You may claim that your agency is not an agency, but a personal management company, yet the fact remains the New Jersey Division of Consumer Affairs has already stated on the record that National Talent Associates, whose assets you bought and whose advertising, contracts, and business model you copied, was illegal.

National Talent is violating a state law that requires employment and entertainment agencies to register with the state and post a $10,000 bond, [New Jersey Division of Consumer Affairs spokeswoman Rita] Malley said. The company has failed to do either, contending that it operates a business that is not subject to the guidelines, Malley said. (Adam Geller, "Talent Broker Sued By FTC Allegedly Misled Clients," The Record, June 13, 1996, p. b01)

Since there are so many similarities and no known differences between NTA and Kids.com, there is no reason to believe a contention that you are not an employment agency. In any case, if you still believe you are not subject to the laws of New Jersey with respect to the employment agency law, kindly provide me with your legal argument citing state law with particularity, or the name and contact information of your employment attorney or the attorney who approved your company's business plan and can provide a legal argument, and I will discuss this matter with him/her.

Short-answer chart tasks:
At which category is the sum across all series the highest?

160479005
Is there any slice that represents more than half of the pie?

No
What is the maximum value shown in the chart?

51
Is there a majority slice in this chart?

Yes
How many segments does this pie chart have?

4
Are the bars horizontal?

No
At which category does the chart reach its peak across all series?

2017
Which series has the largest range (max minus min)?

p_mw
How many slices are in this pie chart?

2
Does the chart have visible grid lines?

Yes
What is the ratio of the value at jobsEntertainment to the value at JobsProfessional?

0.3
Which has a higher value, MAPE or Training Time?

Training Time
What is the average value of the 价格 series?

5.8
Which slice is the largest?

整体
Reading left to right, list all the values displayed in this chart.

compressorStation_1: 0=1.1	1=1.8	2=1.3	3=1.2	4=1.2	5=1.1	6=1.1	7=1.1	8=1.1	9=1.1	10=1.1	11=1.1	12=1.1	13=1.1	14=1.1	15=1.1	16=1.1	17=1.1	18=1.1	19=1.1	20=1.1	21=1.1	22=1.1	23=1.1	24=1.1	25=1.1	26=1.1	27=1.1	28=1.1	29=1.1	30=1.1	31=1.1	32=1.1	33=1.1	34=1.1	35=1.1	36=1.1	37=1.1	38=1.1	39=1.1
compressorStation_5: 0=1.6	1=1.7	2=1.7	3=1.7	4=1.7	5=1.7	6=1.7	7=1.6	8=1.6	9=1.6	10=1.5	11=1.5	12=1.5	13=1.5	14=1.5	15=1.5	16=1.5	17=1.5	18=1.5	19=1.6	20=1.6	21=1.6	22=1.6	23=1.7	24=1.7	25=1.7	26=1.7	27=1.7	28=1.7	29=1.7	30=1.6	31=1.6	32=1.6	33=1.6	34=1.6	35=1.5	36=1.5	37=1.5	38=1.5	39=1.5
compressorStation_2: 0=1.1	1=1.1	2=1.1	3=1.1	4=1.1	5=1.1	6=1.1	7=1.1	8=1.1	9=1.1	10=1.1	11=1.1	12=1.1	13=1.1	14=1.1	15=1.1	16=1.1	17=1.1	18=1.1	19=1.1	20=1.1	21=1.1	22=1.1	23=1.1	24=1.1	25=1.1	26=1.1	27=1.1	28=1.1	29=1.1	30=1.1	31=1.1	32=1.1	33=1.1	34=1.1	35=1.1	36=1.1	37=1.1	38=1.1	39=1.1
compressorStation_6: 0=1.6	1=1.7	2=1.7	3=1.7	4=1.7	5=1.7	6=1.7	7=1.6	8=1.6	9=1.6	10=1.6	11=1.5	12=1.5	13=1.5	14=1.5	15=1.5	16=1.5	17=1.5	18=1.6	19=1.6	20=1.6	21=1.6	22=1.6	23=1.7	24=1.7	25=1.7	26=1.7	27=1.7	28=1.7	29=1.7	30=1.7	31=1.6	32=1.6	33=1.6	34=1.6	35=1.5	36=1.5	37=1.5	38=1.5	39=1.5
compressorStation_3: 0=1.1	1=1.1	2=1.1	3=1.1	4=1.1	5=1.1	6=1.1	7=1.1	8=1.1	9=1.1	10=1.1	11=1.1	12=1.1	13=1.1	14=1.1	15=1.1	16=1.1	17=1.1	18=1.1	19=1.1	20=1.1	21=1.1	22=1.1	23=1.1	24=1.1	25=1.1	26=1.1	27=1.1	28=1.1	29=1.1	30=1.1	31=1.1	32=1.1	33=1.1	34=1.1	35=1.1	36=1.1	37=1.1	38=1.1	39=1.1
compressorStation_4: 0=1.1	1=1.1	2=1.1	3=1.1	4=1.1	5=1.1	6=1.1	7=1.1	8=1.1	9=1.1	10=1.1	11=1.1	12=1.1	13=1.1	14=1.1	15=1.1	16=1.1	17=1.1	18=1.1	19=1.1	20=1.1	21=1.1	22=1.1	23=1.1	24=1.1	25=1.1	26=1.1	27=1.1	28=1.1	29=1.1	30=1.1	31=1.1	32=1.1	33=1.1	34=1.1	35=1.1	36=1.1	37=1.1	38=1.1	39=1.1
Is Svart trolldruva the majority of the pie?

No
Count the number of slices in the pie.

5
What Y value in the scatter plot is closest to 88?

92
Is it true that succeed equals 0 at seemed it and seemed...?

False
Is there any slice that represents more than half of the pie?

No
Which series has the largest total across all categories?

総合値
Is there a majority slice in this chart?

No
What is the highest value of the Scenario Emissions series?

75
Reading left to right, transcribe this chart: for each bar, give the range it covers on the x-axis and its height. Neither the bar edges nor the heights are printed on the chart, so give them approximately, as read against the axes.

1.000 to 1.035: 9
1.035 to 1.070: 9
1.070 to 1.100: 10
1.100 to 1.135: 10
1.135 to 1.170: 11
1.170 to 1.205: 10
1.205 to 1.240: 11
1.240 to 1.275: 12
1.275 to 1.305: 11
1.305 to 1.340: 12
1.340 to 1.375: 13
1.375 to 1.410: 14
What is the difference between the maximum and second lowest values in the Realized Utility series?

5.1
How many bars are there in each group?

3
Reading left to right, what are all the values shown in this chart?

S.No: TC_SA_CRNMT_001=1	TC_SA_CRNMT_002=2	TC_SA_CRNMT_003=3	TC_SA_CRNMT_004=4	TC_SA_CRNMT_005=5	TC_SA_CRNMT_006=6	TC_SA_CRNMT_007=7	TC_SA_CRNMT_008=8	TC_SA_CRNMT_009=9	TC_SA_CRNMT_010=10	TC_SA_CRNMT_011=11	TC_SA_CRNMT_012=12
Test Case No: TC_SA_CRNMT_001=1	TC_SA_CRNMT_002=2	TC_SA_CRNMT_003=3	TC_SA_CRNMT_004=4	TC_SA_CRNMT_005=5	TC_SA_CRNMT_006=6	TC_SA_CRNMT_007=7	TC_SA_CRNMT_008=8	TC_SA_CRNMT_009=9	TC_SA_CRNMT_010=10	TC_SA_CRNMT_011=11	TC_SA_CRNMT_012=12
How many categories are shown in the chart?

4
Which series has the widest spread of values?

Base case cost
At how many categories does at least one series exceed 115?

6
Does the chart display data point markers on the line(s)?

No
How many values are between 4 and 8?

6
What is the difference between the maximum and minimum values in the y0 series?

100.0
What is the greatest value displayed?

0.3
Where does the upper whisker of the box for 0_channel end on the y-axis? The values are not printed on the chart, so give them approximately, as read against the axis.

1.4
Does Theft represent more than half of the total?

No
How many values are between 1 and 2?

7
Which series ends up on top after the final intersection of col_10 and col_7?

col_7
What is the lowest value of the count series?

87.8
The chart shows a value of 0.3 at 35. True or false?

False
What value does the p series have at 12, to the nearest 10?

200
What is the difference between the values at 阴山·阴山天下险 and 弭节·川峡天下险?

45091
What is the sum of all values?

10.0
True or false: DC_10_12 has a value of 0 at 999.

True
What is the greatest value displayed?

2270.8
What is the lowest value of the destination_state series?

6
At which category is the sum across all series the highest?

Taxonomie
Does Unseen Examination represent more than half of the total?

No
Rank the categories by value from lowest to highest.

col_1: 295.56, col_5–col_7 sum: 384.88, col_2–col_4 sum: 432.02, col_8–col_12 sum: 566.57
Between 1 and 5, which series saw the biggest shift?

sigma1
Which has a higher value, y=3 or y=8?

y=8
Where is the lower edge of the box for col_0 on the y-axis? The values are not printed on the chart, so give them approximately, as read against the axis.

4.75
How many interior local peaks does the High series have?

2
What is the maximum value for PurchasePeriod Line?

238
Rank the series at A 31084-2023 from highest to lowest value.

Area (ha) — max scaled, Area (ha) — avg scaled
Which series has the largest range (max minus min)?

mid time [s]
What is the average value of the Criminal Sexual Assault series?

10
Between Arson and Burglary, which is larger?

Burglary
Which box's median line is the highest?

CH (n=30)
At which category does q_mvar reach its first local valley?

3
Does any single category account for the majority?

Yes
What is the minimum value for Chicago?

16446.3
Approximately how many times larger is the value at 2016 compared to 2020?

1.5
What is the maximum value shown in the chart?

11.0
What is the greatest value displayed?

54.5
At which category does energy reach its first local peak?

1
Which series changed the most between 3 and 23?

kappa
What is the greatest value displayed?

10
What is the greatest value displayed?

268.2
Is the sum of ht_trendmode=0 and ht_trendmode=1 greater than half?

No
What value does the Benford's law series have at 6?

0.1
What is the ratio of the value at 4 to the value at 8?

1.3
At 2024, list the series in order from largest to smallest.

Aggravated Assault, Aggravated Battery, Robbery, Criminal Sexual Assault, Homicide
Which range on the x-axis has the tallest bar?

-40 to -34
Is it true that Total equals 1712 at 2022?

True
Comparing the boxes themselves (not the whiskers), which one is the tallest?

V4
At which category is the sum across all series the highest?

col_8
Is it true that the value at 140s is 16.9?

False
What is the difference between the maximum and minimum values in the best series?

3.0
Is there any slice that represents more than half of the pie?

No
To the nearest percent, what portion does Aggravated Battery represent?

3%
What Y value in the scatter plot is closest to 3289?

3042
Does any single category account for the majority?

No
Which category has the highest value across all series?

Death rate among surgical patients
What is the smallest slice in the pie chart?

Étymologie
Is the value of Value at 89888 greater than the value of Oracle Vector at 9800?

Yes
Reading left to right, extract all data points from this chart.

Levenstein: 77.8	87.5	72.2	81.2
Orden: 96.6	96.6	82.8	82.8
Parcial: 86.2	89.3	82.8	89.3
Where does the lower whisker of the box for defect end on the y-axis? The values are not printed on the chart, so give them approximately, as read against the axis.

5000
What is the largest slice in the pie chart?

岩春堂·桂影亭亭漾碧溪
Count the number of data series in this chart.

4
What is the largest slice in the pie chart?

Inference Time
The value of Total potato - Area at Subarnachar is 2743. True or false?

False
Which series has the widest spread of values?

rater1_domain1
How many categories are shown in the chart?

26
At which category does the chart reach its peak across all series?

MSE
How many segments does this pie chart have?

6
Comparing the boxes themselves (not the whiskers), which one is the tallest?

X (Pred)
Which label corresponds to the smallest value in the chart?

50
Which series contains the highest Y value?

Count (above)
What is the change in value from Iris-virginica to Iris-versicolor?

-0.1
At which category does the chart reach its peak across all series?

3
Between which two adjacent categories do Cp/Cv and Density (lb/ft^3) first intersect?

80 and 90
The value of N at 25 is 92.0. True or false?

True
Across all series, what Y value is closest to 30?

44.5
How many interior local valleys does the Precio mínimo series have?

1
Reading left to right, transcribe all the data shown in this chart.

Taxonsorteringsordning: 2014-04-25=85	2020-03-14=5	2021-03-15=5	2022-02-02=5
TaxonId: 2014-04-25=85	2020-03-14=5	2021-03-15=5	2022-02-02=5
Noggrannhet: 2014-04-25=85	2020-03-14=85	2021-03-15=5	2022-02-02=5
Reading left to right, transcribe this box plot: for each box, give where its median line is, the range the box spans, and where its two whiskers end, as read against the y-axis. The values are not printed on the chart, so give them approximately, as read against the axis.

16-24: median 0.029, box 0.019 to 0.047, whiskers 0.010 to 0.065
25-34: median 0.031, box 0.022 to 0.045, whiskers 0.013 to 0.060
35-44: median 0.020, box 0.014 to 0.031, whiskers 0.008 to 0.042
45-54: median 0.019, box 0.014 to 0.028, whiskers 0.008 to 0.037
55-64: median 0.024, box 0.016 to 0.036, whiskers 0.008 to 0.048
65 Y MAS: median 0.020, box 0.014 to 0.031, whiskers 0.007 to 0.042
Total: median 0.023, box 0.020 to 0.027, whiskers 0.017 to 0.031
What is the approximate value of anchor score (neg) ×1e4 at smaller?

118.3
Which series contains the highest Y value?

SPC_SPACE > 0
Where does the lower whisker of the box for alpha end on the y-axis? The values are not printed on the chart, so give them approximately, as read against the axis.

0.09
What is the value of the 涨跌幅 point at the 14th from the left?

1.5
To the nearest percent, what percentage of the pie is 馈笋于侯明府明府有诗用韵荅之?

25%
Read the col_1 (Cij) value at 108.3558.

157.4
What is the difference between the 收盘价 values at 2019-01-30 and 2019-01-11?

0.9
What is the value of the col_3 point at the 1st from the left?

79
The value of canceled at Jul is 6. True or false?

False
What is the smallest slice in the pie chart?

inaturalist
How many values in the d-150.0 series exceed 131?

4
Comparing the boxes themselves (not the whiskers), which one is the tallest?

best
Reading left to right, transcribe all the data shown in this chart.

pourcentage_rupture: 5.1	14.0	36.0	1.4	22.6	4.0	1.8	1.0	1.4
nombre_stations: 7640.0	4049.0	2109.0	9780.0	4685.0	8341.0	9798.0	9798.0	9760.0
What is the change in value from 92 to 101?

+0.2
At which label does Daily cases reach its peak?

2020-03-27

(What you have to do) Please state what the state law cited in the talent agency excerpt requires employment and entertainment agencies to do. The items are separate material, unrelated to the excerpt.

(Result of this exercise) Register with the state and post a $10,000 bond.